Через две недели после окончания жестокой битвы на Марне мы выехали в Эстернэ, чтобы осмотреть поле сражения.
Между Эстернэ и Сезанном разгорелись самые жестокие бои. Именно здесь армия фон Бюлова всем фронтом врезалась в правое крыло французских войск и, не переставая, сражалась в течение трех дней, продолжая арьергардные бои и тогда, когда вынуждена была отступить на север. В кафе «Эстернэ», где мы завтракали, было несколько французских офицеров. Французский комендант этого местечка проверил наши паспорта и любезно препроводил нас на место, где произошло сражение.
В самом «Эстернэ» в стене зияла огромная пробоина от снаряда. Она была уже заделана, и через какие-нибудь две недели солнце и дождь сровняют это место свежей кладки, и никто не узнает, что сюда попал снаряд. Главный признак войны в Эстернэ состоял в том, что молоко и яйца было еще очень трудно достать. Кроме того, здесь было много мух — тысячи мух, которые слетелись сюда на трупный запах и исчезнут только после того, как наступят холода.
Мы пересекли железнодорожную линию и пошли вдоль дороги на Сезанн. Регулярно через каждые три фута с южной стороны дороги попадался маленький одиночный окоп. Засев в этих окопах, германские стрелки задерживали французскую пехоту под градом шрапнели, которой поливали их французы. Французская пехота прошла этот луг вдоль и поперек под прикрытием своей артиллерии и захватила окопы после штыкового боя. Сражение здесь было очень жестоким. В течение трех дней французские пушки сеяли смерть на этом скошенном лугу и в прилегающем к нему лесу.
Мы могли судить о действиях огня по конюшням и хозяйственным постройкам замка, расположенного на перекрестке дорог. Они были совершенно разрушены пушечным огнем. До сих пор тонкая струйка дыма и удушливый запах горелого мяса поднимались над ними.
Но по полю недавнего сражения уже шагал человек с плугом, покрикивая на своих быков. Многие воронки от снарядов оказались уже под коричневыми бороздами, и никто не мог бы их отыскать. Даже в долине, где французская пехота ожесточенно отстаивала свои позиции под ужасающим огнем и где лишь клочки сена и жестяные банки указывали то место, где еще недавно стояла армия, даже здесь уже появились молодые бледно-лиловые крокусы, которые выделялись на фоне плодородной земли, как лампочки в полумраке.
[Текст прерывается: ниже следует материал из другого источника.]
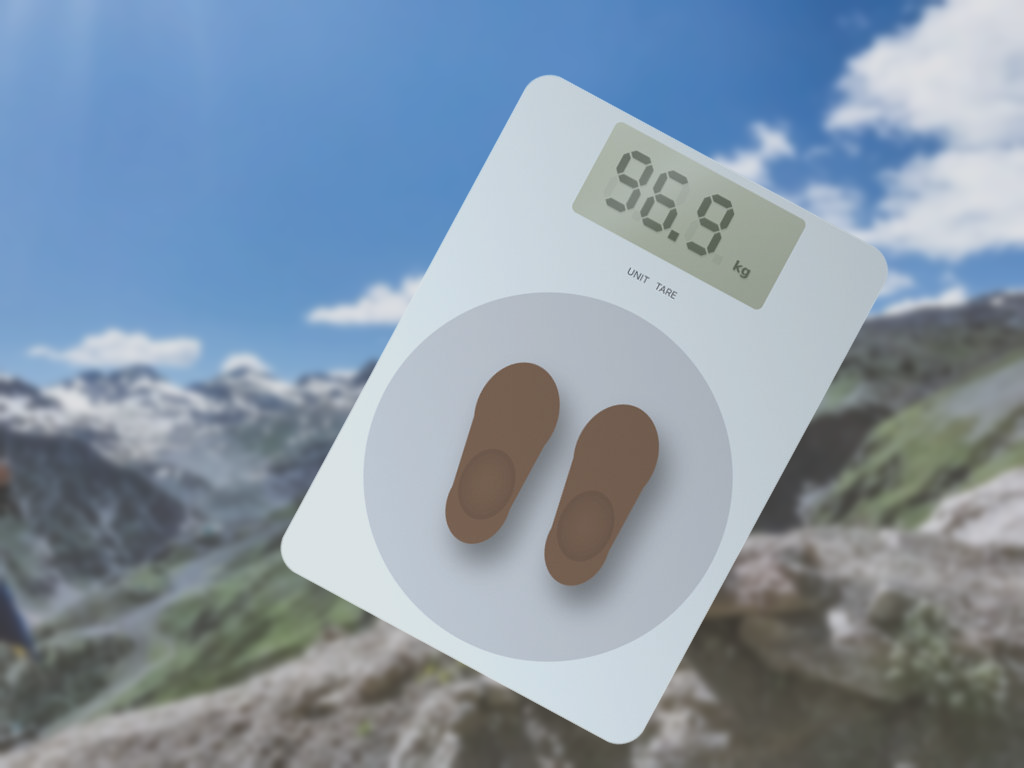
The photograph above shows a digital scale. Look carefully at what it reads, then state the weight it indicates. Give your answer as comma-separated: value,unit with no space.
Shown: 96.9,kg
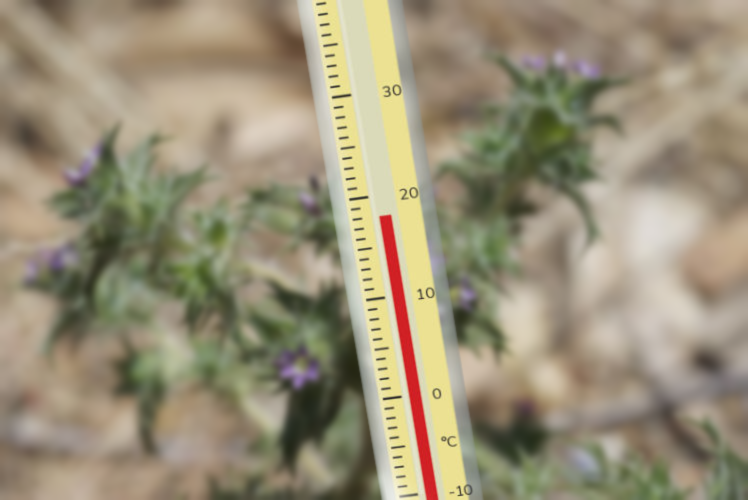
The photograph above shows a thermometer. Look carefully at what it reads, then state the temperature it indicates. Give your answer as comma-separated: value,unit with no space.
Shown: 18,°C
Мы поднялись вдоль боковой дороги холма и подошли к Шатильону. По одну сторону дороги тянулись отягощенные плодами яблони, а по другую — буйно заросшие узкие лужайки, окаймлявшие опушку леса. Деревня эта во время сражения подвергалась ураганному огню. Это место немцы превратили в зону своей первой отчаянной обороны и при отступлении сожгли и разрушили деревню. Артиллерийский обстрел довершил дело. Прямо перед нами, напротив перекрестка, стояли мрачные полуразрушенные стены деревенского склада, кафе и гостиницы, а с обеих сторон открывался ужасный вид на дома без крыш, с обгоревшими переплетами зияющих окон и дверей. Только здания деревенской церкви и школы остались неповрежденными. По словам школьного учителя, это последнее здание уцелело благодаря тому, что на чердаке его укрылись три французских солдата. Они стреляли через щели в черепичной крыше и не подпустили немцев к дому. Мы представили себе весь ужас тех страшных дней: простые крестьяне, застигнутые всепожирающим огнем войны, погибали на улицах или бежали в ужасе без оглядки из своих домов, чтобы уже никогда не вернуться сюда. Школьный учитель сообщил нам, что все же через три дня после сражения все жители деревни вернулись и поселились у друзей в округе до тех пор, пока их дома не будут восстановлены. Даже самое полное и решительное разрушение и концентрированный огонь всей французской артиллерии не были в состоянии смести с лица земли одну эту маленькую деревушку.